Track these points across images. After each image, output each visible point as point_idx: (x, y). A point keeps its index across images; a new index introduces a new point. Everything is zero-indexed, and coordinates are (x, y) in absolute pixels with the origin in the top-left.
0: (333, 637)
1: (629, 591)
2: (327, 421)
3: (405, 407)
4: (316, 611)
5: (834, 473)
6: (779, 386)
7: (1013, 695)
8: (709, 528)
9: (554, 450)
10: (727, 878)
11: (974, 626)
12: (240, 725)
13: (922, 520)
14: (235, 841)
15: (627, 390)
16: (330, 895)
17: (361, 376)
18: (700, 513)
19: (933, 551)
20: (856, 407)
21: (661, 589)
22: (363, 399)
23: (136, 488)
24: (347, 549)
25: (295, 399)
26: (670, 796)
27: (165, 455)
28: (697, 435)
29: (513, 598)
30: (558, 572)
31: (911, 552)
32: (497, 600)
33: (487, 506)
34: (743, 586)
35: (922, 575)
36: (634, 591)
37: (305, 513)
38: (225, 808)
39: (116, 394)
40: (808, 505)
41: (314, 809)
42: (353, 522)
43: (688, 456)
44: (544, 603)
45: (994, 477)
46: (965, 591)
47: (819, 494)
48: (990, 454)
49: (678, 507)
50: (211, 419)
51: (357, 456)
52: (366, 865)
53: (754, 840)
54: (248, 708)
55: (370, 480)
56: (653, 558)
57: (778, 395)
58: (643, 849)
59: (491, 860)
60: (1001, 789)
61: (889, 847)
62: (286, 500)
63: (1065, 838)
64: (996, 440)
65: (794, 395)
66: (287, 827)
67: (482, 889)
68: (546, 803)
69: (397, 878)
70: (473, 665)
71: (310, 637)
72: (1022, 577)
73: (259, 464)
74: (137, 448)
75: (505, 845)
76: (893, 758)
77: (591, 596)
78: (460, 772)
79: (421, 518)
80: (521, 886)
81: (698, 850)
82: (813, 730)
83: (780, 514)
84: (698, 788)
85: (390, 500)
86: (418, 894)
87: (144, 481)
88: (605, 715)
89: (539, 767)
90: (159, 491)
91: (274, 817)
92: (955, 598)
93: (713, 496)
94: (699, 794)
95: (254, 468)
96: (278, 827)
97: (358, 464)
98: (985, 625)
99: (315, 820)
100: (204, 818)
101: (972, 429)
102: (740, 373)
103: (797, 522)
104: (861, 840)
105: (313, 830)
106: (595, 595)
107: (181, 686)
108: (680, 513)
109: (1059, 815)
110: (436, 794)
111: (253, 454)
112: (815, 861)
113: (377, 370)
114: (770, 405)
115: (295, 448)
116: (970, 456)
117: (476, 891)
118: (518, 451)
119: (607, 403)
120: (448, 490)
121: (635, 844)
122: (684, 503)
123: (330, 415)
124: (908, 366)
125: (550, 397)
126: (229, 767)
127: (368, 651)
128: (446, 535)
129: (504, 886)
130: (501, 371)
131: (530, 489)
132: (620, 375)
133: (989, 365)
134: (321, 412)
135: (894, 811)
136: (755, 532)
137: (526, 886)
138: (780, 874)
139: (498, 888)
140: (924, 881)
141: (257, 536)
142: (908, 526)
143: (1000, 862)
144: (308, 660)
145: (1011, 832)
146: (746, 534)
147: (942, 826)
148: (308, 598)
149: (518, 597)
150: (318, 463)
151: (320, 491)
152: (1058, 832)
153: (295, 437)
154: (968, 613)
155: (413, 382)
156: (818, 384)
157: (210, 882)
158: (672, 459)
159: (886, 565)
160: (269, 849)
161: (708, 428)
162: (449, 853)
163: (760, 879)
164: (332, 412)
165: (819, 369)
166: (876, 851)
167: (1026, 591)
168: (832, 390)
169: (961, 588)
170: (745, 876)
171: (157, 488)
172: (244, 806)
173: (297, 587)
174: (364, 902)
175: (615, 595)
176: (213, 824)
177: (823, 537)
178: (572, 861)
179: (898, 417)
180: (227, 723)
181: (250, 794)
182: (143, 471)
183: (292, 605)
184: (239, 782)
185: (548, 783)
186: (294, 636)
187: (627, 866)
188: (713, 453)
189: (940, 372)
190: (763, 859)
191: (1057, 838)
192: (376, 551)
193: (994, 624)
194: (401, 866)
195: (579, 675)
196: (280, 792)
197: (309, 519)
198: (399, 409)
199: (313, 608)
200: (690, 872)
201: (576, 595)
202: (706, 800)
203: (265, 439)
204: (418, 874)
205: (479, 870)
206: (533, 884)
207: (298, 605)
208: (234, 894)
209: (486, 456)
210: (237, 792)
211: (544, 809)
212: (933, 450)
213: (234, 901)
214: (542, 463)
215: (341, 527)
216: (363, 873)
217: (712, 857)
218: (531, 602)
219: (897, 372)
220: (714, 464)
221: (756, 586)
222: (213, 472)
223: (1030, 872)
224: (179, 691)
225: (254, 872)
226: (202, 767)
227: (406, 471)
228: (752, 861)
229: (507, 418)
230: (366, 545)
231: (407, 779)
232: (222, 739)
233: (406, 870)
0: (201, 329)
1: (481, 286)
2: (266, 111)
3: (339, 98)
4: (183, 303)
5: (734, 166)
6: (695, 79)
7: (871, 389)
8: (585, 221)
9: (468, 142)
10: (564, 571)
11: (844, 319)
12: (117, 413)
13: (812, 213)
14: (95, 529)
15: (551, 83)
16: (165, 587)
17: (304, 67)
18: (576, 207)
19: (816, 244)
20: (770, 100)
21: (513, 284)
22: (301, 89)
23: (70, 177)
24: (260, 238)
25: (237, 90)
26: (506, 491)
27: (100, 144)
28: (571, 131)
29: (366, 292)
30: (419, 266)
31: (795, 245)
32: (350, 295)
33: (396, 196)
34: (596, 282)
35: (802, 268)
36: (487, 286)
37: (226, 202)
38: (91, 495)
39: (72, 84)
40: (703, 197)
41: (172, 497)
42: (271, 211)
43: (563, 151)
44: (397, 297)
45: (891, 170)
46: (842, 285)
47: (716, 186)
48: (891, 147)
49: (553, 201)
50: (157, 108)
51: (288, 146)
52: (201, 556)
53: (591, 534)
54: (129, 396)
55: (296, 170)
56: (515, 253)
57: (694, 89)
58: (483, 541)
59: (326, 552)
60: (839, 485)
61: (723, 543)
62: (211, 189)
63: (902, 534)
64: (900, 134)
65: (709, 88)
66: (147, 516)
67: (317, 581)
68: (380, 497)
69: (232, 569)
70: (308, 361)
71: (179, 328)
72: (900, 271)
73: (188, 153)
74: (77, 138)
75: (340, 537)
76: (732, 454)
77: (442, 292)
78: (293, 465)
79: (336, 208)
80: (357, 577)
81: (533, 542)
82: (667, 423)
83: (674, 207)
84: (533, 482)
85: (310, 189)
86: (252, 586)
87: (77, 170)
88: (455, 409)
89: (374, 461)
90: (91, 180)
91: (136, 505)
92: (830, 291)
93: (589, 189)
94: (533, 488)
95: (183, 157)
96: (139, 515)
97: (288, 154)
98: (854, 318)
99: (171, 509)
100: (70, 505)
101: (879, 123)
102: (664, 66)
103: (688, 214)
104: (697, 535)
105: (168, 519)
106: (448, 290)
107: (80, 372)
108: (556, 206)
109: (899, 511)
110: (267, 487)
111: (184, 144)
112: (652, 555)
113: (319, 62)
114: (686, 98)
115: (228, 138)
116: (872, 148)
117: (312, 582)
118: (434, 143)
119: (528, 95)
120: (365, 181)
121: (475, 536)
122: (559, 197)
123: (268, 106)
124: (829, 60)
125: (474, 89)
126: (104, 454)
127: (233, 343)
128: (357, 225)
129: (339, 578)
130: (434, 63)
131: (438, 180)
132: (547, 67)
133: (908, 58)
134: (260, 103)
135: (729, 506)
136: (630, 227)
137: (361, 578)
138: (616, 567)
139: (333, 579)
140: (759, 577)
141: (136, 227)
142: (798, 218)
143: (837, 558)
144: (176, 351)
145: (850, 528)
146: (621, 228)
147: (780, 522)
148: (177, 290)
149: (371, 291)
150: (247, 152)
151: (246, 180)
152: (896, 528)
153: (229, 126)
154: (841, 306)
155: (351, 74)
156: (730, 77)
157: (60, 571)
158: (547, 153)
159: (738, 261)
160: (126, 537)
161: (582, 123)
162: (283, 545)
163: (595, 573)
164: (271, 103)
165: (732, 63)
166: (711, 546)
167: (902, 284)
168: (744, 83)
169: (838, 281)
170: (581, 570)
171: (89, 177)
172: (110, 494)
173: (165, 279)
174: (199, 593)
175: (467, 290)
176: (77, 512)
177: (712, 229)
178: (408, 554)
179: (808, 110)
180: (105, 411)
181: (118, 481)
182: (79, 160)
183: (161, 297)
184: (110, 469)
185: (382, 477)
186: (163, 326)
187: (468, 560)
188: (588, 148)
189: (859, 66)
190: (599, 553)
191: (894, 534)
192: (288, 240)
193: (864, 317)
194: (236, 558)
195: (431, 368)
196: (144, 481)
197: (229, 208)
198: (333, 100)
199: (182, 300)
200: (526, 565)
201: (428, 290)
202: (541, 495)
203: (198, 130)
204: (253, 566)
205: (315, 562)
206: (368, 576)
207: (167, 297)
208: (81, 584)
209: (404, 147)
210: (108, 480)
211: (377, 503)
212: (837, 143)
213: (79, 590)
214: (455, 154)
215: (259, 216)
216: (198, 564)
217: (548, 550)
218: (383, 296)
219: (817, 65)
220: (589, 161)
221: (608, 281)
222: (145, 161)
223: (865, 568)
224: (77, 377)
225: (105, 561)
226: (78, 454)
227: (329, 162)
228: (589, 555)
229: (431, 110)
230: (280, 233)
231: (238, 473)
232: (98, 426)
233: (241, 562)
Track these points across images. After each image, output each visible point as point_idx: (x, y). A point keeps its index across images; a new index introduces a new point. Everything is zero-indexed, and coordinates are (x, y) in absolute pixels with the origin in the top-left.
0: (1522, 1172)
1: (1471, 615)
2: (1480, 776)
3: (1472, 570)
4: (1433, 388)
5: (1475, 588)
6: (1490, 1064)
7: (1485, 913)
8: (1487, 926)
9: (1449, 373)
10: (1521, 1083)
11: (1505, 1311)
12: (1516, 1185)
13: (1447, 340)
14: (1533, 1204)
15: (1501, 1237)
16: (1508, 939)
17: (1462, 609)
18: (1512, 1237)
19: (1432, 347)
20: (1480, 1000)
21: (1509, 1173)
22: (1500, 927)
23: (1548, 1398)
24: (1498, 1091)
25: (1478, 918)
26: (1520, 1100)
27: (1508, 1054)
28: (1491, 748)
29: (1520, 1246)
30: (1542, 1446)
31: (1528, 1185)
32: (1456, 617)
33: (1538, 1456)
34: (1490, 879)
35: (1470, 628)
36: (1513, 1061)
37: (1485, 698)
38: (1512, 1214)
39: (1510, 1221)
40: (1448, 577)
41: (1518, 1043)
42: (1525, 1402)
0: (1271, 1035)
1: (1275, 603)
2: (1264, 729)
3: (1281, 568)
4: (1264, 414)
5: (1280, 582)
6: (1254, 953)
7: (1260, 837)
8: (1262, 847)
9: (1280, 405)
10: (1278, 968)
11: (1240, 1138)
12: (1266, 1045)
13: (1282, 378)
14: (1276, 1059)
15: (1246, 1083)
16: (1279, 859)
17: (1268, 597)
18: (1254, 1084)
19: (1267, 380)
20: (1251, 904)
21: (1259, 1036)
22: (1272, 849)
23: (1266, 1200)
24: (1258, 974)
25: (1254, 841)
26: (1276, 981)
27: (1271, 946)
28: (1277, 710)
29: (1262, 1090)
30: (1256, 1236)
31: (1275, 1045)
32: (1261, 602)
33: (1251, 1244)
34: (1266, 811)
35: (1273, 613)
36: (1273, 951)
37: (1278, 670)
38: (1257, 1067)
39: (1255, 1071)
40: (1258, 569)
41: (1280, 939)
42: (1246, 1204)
—————
* _Task goal_: Rewrite the stretch from the start of the material through the line containing "11: (974, 626)", changing "top-left" to "upper-left" and leaving everything else unchanged.

* _Answer to this problem_:
Track these points across images. After each image, output each visible point as point_idx: (x, y). A point keeps its index across images; a new index introduces a new point. Everything is zero-indexed, and coordinates are (x, y) in absolute pixels with the origin in the upper-left.
0: (333, 637)
1: (629, 591)
2: (327, 421)
3: (405, 407)
4: (316, 611)
5: (834, 473)
6: (779, 386)
7: (1013, 695)
8: (709, 528)
9: (554, 450)
10: (727, 878)
11: (974, 626)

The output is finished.